## EXERCISE
What do the lines say from the one containing "index mcp: (525, 425)" to the end of the records? Restate them word for word, and only those.

SOURCE MATERIAL: Begin

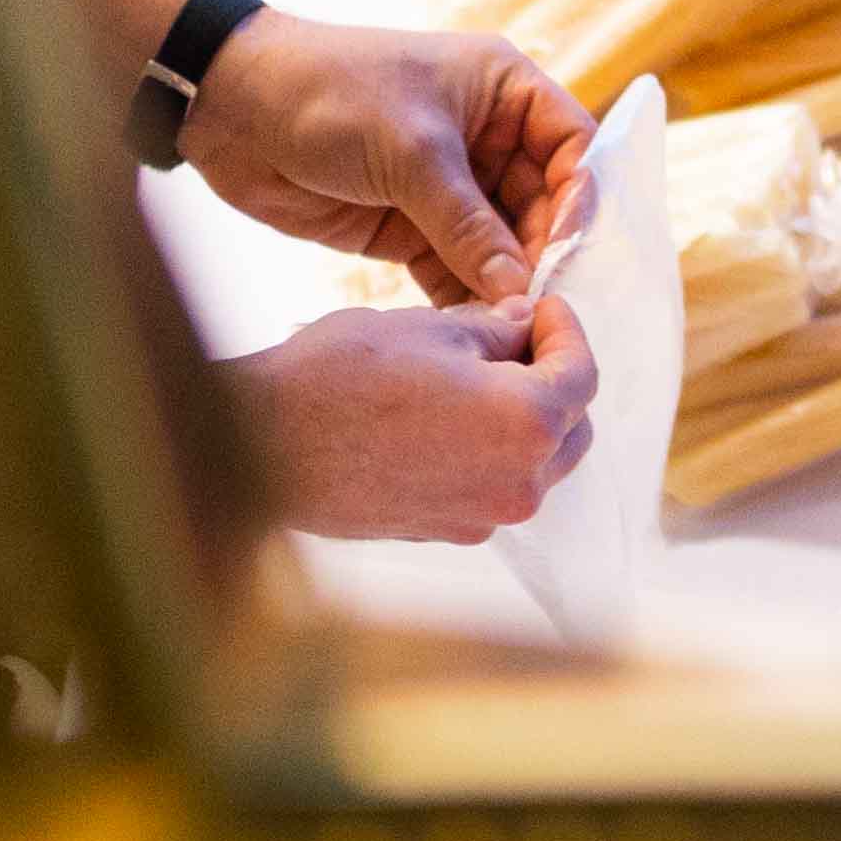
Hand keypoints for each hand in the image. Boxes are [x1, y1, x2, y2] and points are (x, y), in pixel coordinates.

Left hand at [184, 8, 596, 301]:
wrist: (231, 108)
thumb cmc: (330, 94)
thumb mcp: (412, 153)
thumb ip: (469, 225)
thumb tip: (519, 288)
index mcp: (503, 90)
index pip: (571, 146)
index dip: (578, 196)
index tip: (564, 249)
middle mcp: (485, 137)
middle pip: (541, 203)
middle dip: (539, 251)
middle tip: (537, 303)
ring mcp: (446, 185)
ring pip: (498, 243)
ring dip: (502, 282)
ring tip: (506, 325)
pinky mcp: (408, 225)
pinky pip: (453, 266)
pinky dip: (461, 296)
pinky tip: (468, 328)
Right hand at [222, 292, 595, 542]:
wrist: (258, 448)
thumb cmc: (339, 379)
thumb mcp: (430, 329)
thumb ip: (495, 329)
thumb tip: (523, 324)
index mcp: (525, 425)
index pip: (582, 374)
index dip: (566, 332)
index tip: (544, 308)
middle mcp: (517, 484)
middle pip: (571, 428)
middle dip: (553, 379)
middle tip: (515, 339)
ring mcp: (482, 517)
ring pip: (535, 464)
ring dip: (523, 420)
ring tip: (476, 377)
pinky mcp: (445, 533)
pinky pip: (493, 487)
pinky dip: (489, 452)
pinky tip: (447, 419)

SOURCE MATERIAL: End

## RESULT FOR THIS TASK
index mcp: (525, 425)
index pip: (582, 374)
index dip: (566, 332)
index tip: (544, 308)
middle mcp: (517, 484)
middle pip: (571, 428)
middle dip: (553, 379)
middle tip: (515, 339)
ring mcp: (482, 517)
ring pip: (535, 464)
ring dip: (523, 420)
ring tip: (476, 377)
pinky mcp: (445, 533)
pinky pip: (493, 487)
pinky dip: (489, 452)
pinky tip: (447, 419)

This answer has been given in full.